2. Google’s cloud is raining money
The AI revolution has created huge demand for AI infrastructure. Companies like Meta, Apple, and OpenAI can build their own systems, but many rely on cloud providers. Google, alongside Amazon and Microsoft, is a major player. Its existing infrastructure allowed it to scale rapidly, capturing much of this demand. In Q3 2025, Google Cloud revenue jumped 34% to $15.2 billion, with AI offerings cited as a key growth driver.
Google’s Tensor (TPU) chips, now in their seventh generation, compete with Nvidia and power platforms for Meta and Anthropic. Analysts estimate that a spinoff of Google’s chip and DeepMind units could reach a trillion-dollar valuation, proof of long-term strategic planning that began as early as 2013.
3. It knew when to go into emergency mode
Infrastructure alone is not enough; timing matters. ChatGPT’s arrival marked a market-changing moment. CEO Sundar Pichai declared a “Code Red,” and founders Sergey Brin and Larry Page returned from semi-retirement.

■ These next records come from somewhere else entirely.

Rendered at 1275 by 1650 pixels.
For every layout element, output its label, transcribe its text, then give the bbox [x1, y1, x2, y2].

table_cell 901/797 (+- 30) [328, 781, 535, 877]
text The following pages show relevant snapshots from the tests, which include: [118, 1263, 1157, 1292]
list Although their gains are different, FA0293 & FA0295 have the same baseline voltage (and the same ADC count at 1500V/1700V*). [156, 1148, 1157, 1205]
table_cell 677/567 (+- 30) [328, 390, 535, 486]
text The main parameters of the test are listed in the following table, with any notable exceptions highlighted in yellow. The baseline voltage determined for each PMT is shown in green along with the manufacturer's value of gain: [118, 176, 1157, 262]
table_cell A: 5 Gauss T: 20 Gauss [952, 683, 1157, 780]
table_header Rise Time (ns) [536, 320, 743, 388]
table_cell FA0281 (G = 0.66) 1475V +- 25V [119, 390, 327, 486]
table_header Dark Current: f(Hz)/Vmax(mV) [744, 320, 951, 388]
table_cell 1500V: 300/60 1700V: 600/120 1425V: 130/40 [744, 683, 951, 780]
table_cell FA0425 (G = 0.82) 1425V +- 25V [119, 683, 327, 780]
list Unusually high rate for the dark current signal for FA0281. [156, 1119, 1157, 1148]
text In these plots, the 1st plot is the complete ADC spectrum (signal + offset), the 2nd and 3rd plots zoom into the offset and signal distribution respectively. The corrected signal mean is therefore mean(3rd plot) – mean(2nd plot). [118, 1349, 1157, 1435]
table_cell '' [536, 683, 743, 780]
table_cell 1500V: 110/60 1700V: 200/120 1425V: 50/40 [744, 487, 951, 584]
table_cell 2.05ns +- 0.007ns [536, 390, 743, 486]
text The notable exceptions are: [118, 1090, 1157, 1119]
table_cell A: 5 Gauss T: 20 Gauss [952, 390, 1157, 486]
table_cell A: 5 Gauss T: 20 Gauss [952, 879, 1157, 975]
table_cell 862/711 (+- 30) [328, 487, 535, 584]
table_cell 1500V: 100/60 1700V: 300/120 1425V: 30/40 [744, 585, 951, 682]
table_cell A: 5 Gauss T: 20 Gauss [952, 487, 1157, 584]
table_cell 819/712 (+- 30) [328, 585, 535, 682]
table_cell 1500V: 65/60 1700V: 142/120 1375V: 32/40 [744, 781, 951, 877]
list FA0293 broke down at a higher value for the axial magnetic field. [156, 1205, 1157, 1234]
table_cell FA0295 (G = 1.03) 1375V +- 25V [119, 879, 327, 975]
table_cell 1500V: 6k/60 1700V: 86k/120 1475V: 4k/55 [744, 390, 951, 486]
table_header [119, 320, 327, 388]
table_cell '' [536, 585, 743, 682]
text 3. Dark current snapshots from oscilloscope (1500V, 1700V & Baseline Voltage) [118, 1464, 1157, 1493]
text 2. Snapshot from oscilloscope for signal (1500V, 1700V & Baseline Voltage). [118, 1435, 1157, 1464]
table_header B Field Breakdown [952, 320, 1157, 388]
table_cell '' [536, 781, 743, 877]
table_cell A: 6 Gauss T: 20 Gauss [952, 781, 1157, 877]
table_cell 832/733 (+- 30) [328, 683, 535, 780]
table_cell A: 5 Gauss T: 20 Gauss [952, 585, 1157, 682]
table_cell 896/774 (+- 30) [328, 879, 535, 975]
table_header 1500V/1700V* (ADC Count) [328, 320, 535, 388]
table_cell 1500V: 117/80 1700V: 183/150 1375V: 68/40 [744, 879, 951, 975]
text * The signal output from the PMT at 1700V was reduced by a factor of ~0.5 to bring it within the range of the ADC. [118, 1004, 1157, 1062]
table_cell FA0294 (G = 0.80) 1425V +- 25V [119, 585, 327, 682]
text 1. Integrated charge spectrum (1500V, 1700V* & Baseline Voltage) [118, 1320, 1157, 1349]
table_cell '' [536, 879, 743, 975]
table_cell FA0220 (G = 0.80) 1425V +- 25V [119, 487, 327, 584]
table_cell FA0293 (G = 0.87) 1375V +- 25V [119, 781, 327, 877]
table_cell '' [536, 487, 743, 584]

Page led strategy sessions; Brin established a workstation in the AI labs to drive technical initiatives. Google also lured back key talent like Jonathan Ross (early Tensor engineer) and Noam Shazeer (co-author of Attention Is All You Need). Leveraging its infrastructure rapidly and strategically was as crucial as having it in the first place.
4. Traditional operations haven’t collapsed
Some feared AI chatbots would render search engines obsolete, harming Google’s primary revenue source. Yet, in Q3, search revenue rose 14.5% to $56.57 billion. Gemini AI integration into search boosted engagement, results with AI reviews generated 10% more follow-up searches. YouTube advertising also increased 15% to $10.26 billion, with 300 million paying subscribers across premium services.
Even if search’s role diminishes in the long term, it currently generates significant revenue and provides time to develop new business models.
5. One of the main threats was neutralized
In summer 2025, Google faced a potential crisis: U.S. courts had ruled it a monopoly in search and digital advertising, raising fears of being forced to sell Chrome and Android or restrict key deals with Apple. In September, the decision largely favored Google: it avoided a breakup and could continue key deals. Minor remedies were imposed, and further antitrust challenges remain pending. This effectively removed a major legal threat.
6. Small activities become big
Google’s “other bets,” long-standing non-core ventures, are finally showing results. Waymo, the self-driving car division, now operates robo-taxis in multiple U.S. cities and is seeking $15 billion in funding at a $110 billion valuation. Years of investment are beginning to pay off, supporting Google’s overall market value.
Google’s success is no accident. It reflects strategic, long-term building, diverse complementary services, and rapid, decisive leadership responses. Despite lingering challenges, the company is well-positioned to maintain its AI dominance.